Di qui l’imputazione elevata contro la badante ed il marito per violazione di domicilio (art. 614 c.p.) e violenza privata (art. 610 c.p.) “per essersi trattenuti, in concorso tra loro, all’interno dell’abitazione di M.D., M.A.P. e M.I., contro la loro volontà, rifiutandosi di lasciare la predetta abitazione come richiesto dalle persone offese […] e rifiutando altresì la S. (ossia la badante, N.d.R.) di sottoscrivere la lettera di licenziamento per giusta causa dicendo che non sarebbe mai andata via da quell’abitazione”.
Ebbene, dopo aver escluso la configurabilità della violenza privata perché assorbita nella violazione di domicilio, il Collegio ha assolto l’imputata da quest’ultimo reato sulla base di una duplice ragione: da un lato - si è rilevato - non era possibile pretendere un immediato abbandono dell’abitazione la sera della violenza (“avendo con loro una figlia minore e non risultando che avessero altro posto dove andare”); dall’altro lato dal momento del licenziamento per giusta causa (che, come noto, non richiede un preavviso) “erano passati solo tre giorni, termine non congruo per trovare una
sistemazione per una famiglia di tre persone”.
L’insegnamento che traspare dalla sentenza è chiaro: astrattamente il comportamento del lavoratore domestico che, a fronte del venir meno del rapporto contrattuale e di una richiesta espressa, si rifiuta di lasciare l’abitazione in cui coabita con il datore di lavoro integra il reato di violazione di domicilio; tuttavia, in caso di licenziamento per giusta causa, affinché il reato possa ritenersi in concreto consumato è necessario che sia decorso un termine congruo.

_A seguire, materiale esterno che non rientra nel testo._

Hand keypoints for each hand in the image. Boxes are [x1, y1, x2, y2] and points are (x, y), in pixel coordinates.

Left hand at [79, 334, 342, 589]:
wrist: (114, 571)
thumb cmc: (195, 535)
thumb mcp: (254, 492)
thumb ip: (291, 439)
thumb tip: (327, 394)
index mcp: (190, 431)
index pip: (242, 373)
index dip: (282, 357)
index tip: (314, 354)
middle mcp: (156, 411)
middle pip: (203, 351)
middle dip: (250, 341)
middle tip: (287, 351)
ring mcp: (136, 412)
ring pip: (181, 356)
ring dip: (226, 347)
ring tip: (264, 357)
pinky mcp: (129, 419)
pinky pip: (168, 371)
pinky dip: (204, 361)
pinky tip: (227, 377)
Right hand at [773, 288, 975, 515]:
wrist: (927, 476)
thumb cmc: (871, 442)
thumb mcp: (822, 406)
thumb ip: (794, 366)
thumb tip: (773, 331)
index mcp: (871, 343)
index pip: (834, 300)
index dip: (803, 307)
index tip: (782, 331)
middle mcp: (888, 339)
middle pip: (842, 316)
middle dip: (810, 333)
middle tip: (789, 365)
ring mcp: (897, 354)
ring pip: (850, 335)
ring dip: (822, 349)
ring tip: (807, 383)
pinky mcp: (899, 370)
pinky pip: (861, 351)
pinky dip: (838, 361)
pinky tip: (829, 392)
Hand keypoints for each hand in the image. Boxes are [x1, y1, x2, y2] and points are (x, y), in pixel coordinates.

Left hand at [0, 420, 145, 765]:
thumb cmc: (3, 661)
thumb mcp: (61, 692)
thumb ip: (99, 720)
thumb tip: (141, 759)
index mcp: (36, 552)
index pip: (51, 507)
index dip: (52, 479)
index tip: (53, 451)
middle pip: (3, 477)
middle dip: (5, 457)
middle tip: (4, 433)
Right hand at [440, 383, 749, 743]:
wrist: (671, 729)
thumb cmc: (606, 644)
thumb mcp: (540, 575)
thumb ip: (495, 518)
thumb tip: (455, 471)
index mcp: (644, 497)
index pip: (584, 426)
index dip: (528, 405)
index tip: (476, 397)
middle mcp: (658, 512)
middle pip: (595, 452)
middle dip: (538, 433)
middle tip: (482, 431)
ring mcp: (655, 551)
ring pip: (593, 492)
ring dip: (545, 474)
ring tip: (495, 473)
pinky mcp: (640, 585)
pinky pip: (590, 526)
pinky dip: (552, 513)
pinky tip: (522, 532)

Problema che invece non sembra porsi nel diverso caso di recesso del contratto, posto che il termine (di preavviso e, dunque, di rilascio) è in tale ipotesi direttamente individuato dal contratto collettivo nazionale.
Si prenda ora in esame il secondo caso, ossia quello del lavoratore domestico al quale sia stato messo a disposizione un alloggio indipendente.

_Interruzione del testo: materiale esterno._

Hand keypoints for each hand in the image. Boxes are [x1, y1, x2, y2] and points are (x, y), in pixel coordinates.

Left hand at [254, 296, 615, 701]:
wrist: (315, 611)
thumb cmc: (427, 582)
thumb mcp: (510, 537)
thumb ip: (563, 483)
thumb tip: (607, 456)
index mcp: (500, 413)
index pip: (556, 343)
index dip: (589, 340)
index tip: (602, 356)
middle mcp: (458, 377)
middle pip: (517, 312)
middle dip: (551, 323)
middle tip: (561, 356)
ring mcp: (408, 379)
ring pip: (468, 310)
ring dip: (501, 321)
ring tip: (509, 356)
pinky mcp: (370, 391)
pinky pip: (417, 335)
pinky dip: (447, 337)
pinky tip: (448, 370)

L’ipotesi è espressamente disciplinata dall’art. 40, co. 3, del contratto collettivo nazionale, secondo il quale in caso di risoluzione alla scadenza del preavviso l’alloggio deve essere rilasciato, libero da persone e da cose non di proprietà del datore di lavoro.
Ebbene, ove ciò non avvenga, risulta integrato il reato di violazione di domicilio?
La risposta sembra dover essere negativa. L’art. 614 c.p. tutela l’abitazione, gli altri luoghi di privata dimora e le loro appartenenze purché vi sia un’attualità dell’uso, in virtù della quale può appunto
parlarsi di domicilio. In altre parole, affinché trovi applicazione la norma penale è necessario che i luoghi siano effettivamente adibiti alla funzione cui il domicilio deve assolvere; ossia che vi
sia non già la semplice destinazione, ma la effettiva fruizione di questi come luoghi in cui si svolge o deve svolgersi la vita privata della persona.
Ciò, peraltro, non implica che il proprietario debba essere sempre fisicamente presente: il requisito dell’attualità sussiste anche nel caso di assenza, più o meno prolungata, da parte dell’avente diritto o di un uso solo saltuario (ed è per tale ultima ragione che tra i luoghi tutelati rientra anche la casa di villeggiatura utilizzata solo in determinate stagioni).
Ebbene, pare evidente che nel caso di un alloggio indipendente messo a disposizione del lavoratore domestico non possa parlarsi né di abitazione, né di altro luogo attualmente adibito a privata dimora.
Il che porta ad escludere che, in caso di mancato rilascio, si concreti, oltre alla violazione del contratto, anche il reato di cui all’art. 614 c.p."